Directions: Each of the entries below is to be written out exactly, and the images skipped.

Hardware design source data:
---
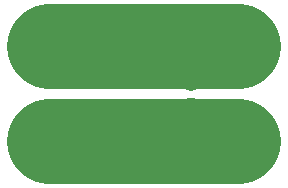
<source format=gbl>
%TF.GenerationSoftware,KiCad,Pcbnew,4.0.5-e0-6337~49~ubuntu16.04.1*%
%TF.CreationDate,2017-01-18T01:13:13-08:00*%
%TF.ProjectId,2x3-Generic-2.54mm-Pitch-Magnet,3278332D47656E657269632D322E3534,1.0*%
%TF.FileFunction,Copper,L2,Bot,Signal*%
%FSLAX46Y46*%
G04 Gerber Fmt 4.6, Leading zero omitted, Abs format (unit mm)*
G04 Created by KiCad (PCBNEW 4.0.5-e0-6337~49~ubuntu16.04.1) date Wed Jan 18 01:13:13 2017*
%MOMM*%
%LPD*%
G01*
G04 APERTURE LIST*
%ADD10C,0.350000*%
%ADD11C,7.200000*%
%ADD12C,2.000000*%
%ADD13C,1.900000*%
%ADD14C,6.000000*%
%ADD15C,0.350000*%
G04 APERTURE END LIST*
D10*
D11*
X151891000Y-93854000D02*
X135891000Y-93854000D01*
X151891000Y-101854000D02*
X135891000Y-101854000D01*
D12*
X147891000Y-96624000D03*
D13*
X147891000Y-99164000D03*
D14*
X135891000Y-101854000D03*
X135891000Y-93854000D03*
X151891000Y-93854000D03*
X151891000Y-101854000D03*
X143891000Y-93854000D03*
X143891000Y-101854000D03*
D15*
X147891000Y-96624000D03*
X147891000Y-99164000D03*
X135891000Y-101854000D03*
X135891000Y-93854000D03*
X151891000Y-93854000D03*
X151891000Y-101854000D03*
X143891000Y-93854000D03*
X143891000Y-101854000D03*
M02*

</source>
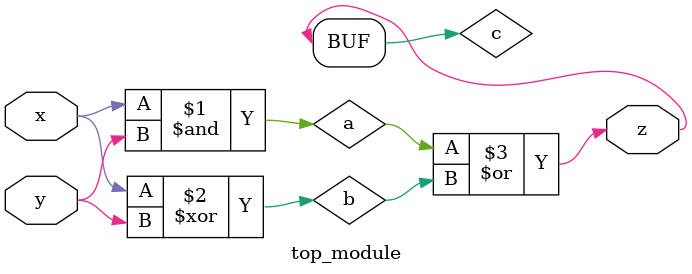
<source format=sv>
module top_module(
  input x,
  input y,
  output z);

  wire a, b, c;

  // First gate
  and gate1(a, x, y);     // a = x AND y

  // Second gate
  xor gate2(b, x, y);      // b = x XOR y

  // Third gate
  or gate3(c, a, b);      // c = a OR b
  
  // Fourth gate
  buf gate4(z, c);       // z = c

endmodule

</source>
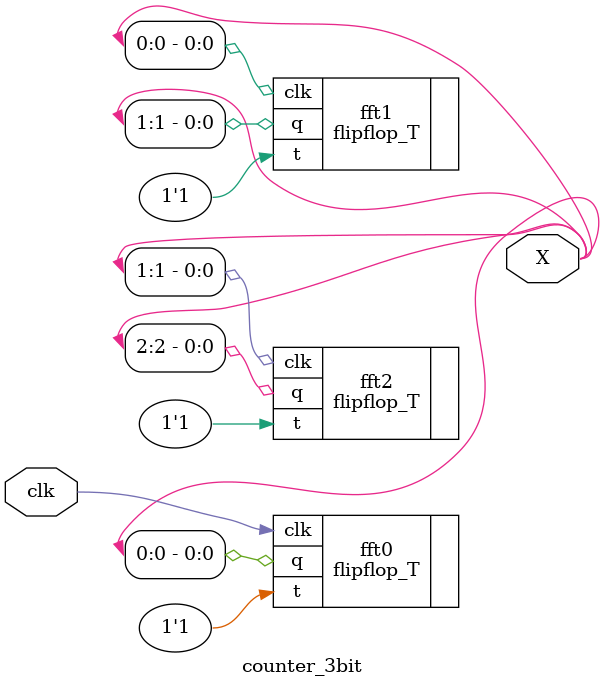
<source format=v>
module counter_3bit(input clk, output [2:0]X);

	flipflop_T fft0(.clk(clk), .t(1'b1), .q(X[0]));
	flipflop_T fft1(.clk(X[0]), .t(1'b1), .q(X[1]));
	flipflop_T fft2(.clk(X[1]), .t(1'b1), .q(X[2]));


endmodule 
</source>
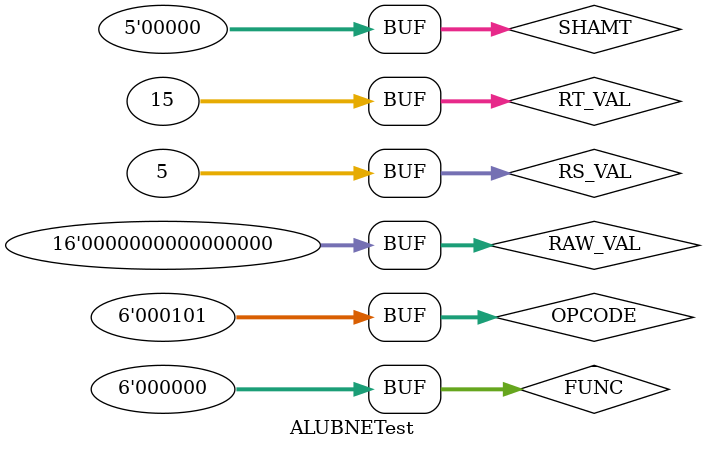
<source format=v>
`timescale 1ns / 1ps


module ALUBNETest;

	// Inputs
	reg [5:0] OPCODE;
	reg [31:0] RS_VAL;
	reg [31:0] RT_VAL;
	reg [4:0] SHAMT;
	reg [5:0] FUNC;
	reg [15:0] RAW_VAL;

	// Outputs
	wire [31:0] RESULT;
	wire SIG_B;

	// Instantiate the Unit Under Test (UUT)
	ALU uut (
		.RESULT(RESULT), 
		.SIG_B(SIG_B), 
		.OPCODE(OPCODE), 
		.RS_VAL(RS_VAL), 
		.RT_VAL(RT_VAL), 
		.SHAMT(SHAMT), 
		.FUNC(FUNC), 
		.RAW_VAL(RAW_VAL)
	);

	initial begin
		// Initialize Inputs
		OPCODE = 0;
		RS_VAL = 0;
		RT_VAL = 0;
		SHAMT = 0;
		FUNC = 0;
		RAW_VAL = 0;

		// Wait 100 ns for global reset to finish
		#100;
        
		OPCODE = 6'b000101;
		RS_VAL = 15;
		RT_VAL = 12;
		SHAMT = 0;
		FUNC = 0;
		RAW_VAL = 0;
		#100;
		
		OPCODE = 6'b000101;
		RS_VAL = 15;
		RT_VAL = 15;
		SHAMT = 0;
		FUNC = 0;
		RAW_VAL = 0;
		#100;

		OPCODE = 6'b000101;
		RS_VAL = 5;
		RT_VAL = 15;
		SHAMT = 0;
		FUNC = 0;
		RAW_VAL = 0;
		#100;

	end
      
endmodule


</source>
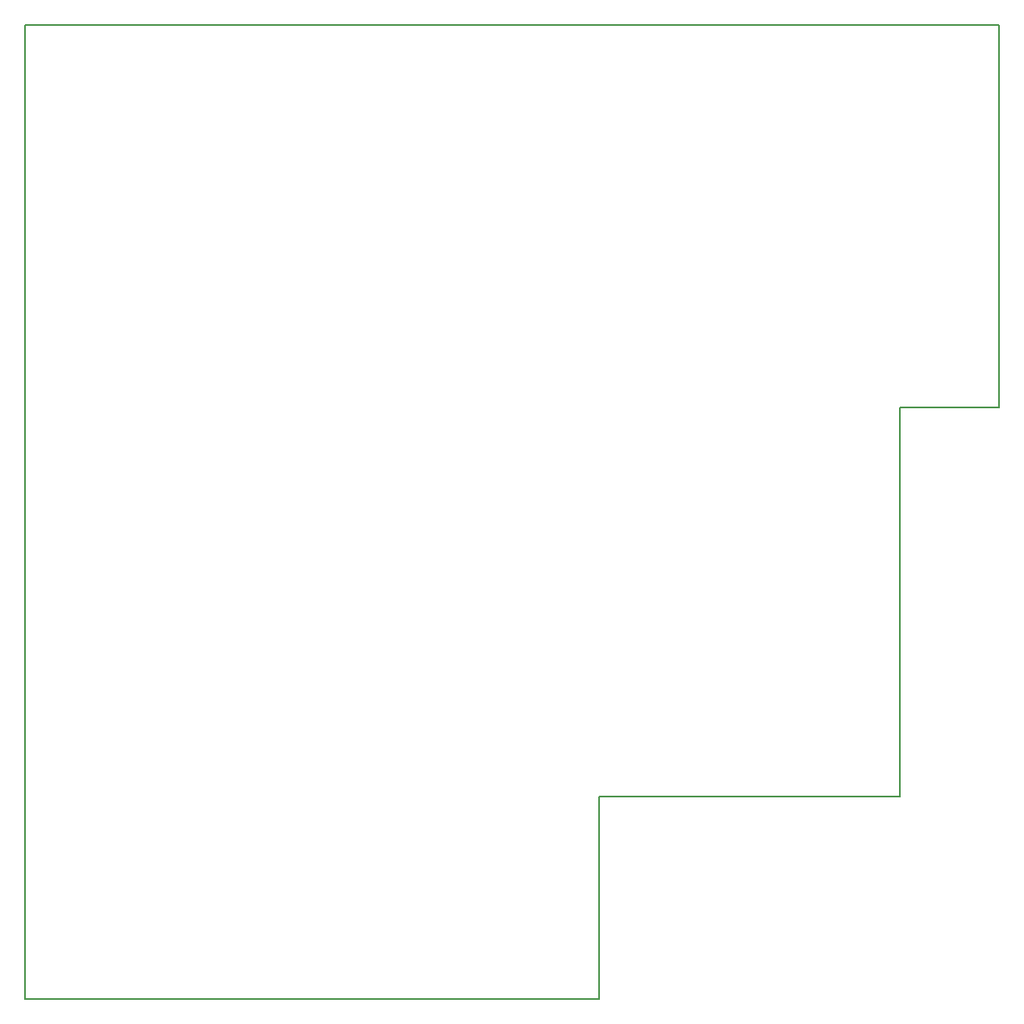
<source format=gbr>
%FSLAX34Y34*%
G04 Gerber Fmt 3.4, Leading zero omitted, Abs format*
G04 (created by PCBNEW (2014-jan-25)-product) date sø. 22. mars 2015 kl. 21.03 +0100*
%MOIN*%
G01*
G70*
G90*
G04 APERTURE LIST*
%ADD10C,0.005906*%
G04 APERTURE END LIST*
G54D10*
X49450Y-9000D02*
X10500Y-9000D01*
X49450Y-24300D02*
X49450Y-9000D01*
X45500Y-24300D02*
X49450Y-24300D01*
X45500Y-39850D02*
X45500Y-24300D01*
X33450Y-39850D02*
X45500Y-39850D01*
X33450Y-47950D02*
X33450Y-39850D01*
X10500Y-47950D02*
X33450Y-47950D01*
X10500Y-9000D02*
X10500Y-47950D01*
M02*

</source>
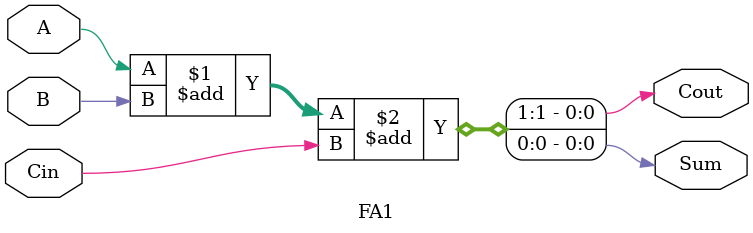
<source format=v>
`timescale 1ns / 1ps

module FA1(input A, input B, input Cin, output Sum, output Cout);

    assign {Cout, Sum} = A + B + Cin;

endmodule

</source>
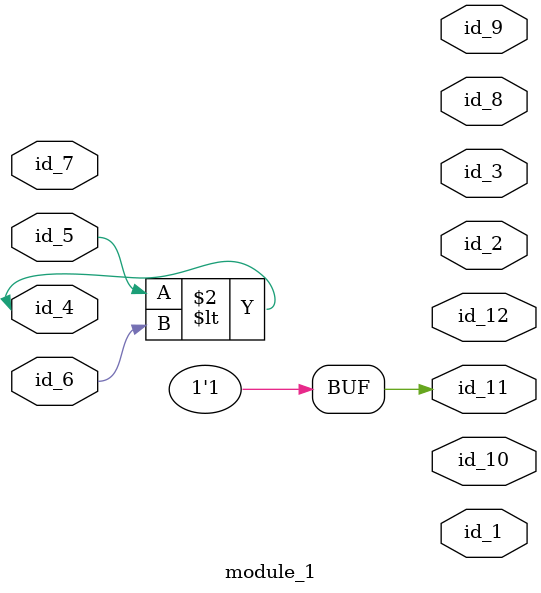
<source format=v>
module module_0 (
    id_1,
    id_2,
    id_3,
    id_4
);
  inout id_4;
  output id_3;
  inout id_2;
  output id_1;
  defparam id_4.id_5 = 1 * 1 - id_4;
endmodule
module module_1 (
    id_1,
    id_2,
    id_3,
    id_4,
    id_5,
    id_6,
    id_7,
    id_8,
    id_9,
    id_10,
    id_11,
    id_12
);
  output id_12;
  output id_11;
  output id_10;
  output id_9;
  output id_8;
  input id_7;
  inout id_6;
  inout id_5;
  inout id_4;
  output id_3;
  output id_2;
  output id_1;
  always @(*) id_11 <= (1);
  assign id_4 = "" ? id_7 : id_5 < id_6;
endmodule

</source>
---
Finished task:
<source format=gbl>
%TF.GenerationSoftware,KiCad,Pcbnew,4.0.5-e0-6337~49~ubuntu16.04.1*%
%TF.CreationDate,2017-01-18T01:13:13-08:00*%
%TF.ProjectId,2x3-Generic-2.54mm-Pitch-Magnet,3278332D47656E657269632D322E3534,1.0*%
%TF.FileFunction,Copper,L2,Bot,Signal*%
%FSLAX46Y46*%
G04 Gerber Fmt 4.6, Leading zero omitted, Abs format (unit mm)*
G04 Created by KiCad (PCBNEW 4.0.5-e0-6337~49~ubuntu16.04.1) date Wed Jan 18 01:13:13 2017*
%MOMM*%
%LPD*%
G01*
G04 APERTURE LIST*
%ADD10C,0.350000*%
%ADD11C,7.200000*%
%ADD12C,2.000000*%
%ADD13C,1.900000*%
%ADD14C,6.000000*%
%ADD15C,0.350000*%
G04 APERTURE END LIST*
D10*
D11*
X151891000Y-93854000D02*
X135891000Y-93854000D01*
X151891000Y-101854000D02*
X135891000Y-101854000D01*
D12*
X147891000Y-96624000D03*
D13*
X147891000Y-99164000D03*
D14*
X135891000Y-101854000D03*
X135891000Y-93854000D03*
X151891000Y-93854000D03*
X151891000Y-101854000D03*
X143891000Y-93854000D03*
X143891000Y-101854000D03*
D15*
X147891000Y-96624000D03*
X147891000Y-99164000D03*
X135891000Y-101854000D03*
X135891000Y-93854000D03*
X151891000Y-93854000D03*
X151891000Y-101854000D03*
X143891000Y-93854000D03*
X143891000Y-101854000D03*
M02*

</source>
<source format=sv>
module top_module(
  input x,
  input y,
  output z);

  wire a, b, c;

  // First gate
  and gate1(a, x, y);     // a = x AND y

  // Second gate
  xor gate2(b, x, y);      // b = x XOR y

  // Third gate
  or gate3(c, a, b);      // c = a OR b
  
  // Fourth gate
  buf gate4(z, c);       // z = c

endmodule

</source>
<source format=v>
module counter_3bit(input clk, output [2:0]X);

	flipflop_T fft0(.clk(clk), .t(1'b1), .q(X[0]));
	flipflop_T fft1(.clk(X[0]), .t(1'b1), .q(X[1]));
	flipflop_T fft2(.clk(X[1]), .t(1'b1), .q(X[2]));


endmodule 
</source>
<source format=v>
`timescale 1ns / 1ps


module ALUBNETest;

	// Inputs
	reg [5:0] OPCODE;
	reg [31:0] RS_VAL;
	reg [31:0] RT_VAL;
	reg [4:0] SHAMT;
	reg [5:0] FUNC;
	reg [15:0] RAW_VAL;

	// Outputs
	wire [31:0] RESULT;
	wire SIG_B;

	// Instantiate the Unit Under Test (UUT)
	ALU uut (
		.RESULT(RESULT), 
		.SIG_B(SIG_B), 
		.OPCODE(OPCODE), 
		.RS_VAL(RS_VAL), 
		.RT_VAL(RT_VAL), 
		.SHAMT(SHAMT), 
		.FUNC(FUNC), 
		.RAW_VAL(RAW_VAL)
	);

	initial begin
		// Initialize Inputs
		OPCODE = 0;
		RS_VAL = 0;
		RT_VAL = 0;
		SHAMT = 0;
		FUNC = 0;
		RAW_VAL = 0;

		// Wait 100 ns for global reset to finish
		#100;
        
		OPCODE = 6'b000101;
		RS_VAL = 15;
		RT_VAL = 12;
		SHAMT = 0;
		FUNC = 0;
		RAW_VAL = 0;
		#100;
		
		OPCODE = 6'b000101;
		RS_VAL = 15;
		RT_VAL = 15;
		SHAMT = 0;
		FUNC = 0;
		RAW_VAL = 0;
		#100;

		OPCODE = 6'b000101;
		RS_VAL = 5;
		RT_VAL = 15;
		SHAMT = 0;
		FUNC = 0;
		RAW_VAL = 0;
		#100;

	end
      
endmodule


</source>
<source format=gbr>
%FSLAX34Y34*%
G04 Gerber Fmt 3.4, Leading zero omitted, Abs format*
G04 (created by PCBNEW (2014-jan-25)-product) date sø. 22. mars 2015 kl. 21.03 +0100*
%MOIN*%
G01*
G70*
G90*
G04 APERTURE LIST*
%ADD10C,0.005906*%
G04 APERTURE END LIST*
G54D10*
X49450Y-9000D02*
X10500Y-9000D01*
X49450Y-24300D02*
X49450Y-9000D01*
X45500Y-24300D02*
X49450Y-24300D01*
X45500Y-39850D02*
X45500Y-24300D01*
X33450Y-39850D02*
X45500Y-39850D01*
X33450Y-47950D02*
X33450Y-39850D01*
X10500Y-47950D02*
X33450Y-47950D01*
X10500Y-9000D02*
X10500Y-47950D01*
M02*

</source>
<source format=v>
`timescale 1ns / 1ps

module FA1(input A, input B, input Cin, output Sum, output Cout);

    assign {Cout, Sum} = A + B + Cin;

endmodule

</source>
<source format=v>
module module_0 (
    id_1,
    id_2,
    id_3,
    id_4
);
  inout id_4;
  output id_3;
  inout id_2;
  output id_1;
  defparam id_4.id_5 = 1 * 1 - id_4;
endmodule
module module_1 (
    id_1,
    id_2,
    id_3,
    id_4,
    id_5,
    id_6,
    id_7,
    id_8,
    id_9,
    id_10,
    id_11,
    id_12
);
  output id_12;
  output id_11;
  output id_10;
  output id_9;
  output id_8;
  input id_7;
  inout id_6;
  inout id_5;
  inout id_4;
  output id_3;
  output id_2;
  output id_1;
  always @(*) id_11 <= (1);
  assign id_4 = "" ? id_7 : id_5 < id_6;
endmodule

</source>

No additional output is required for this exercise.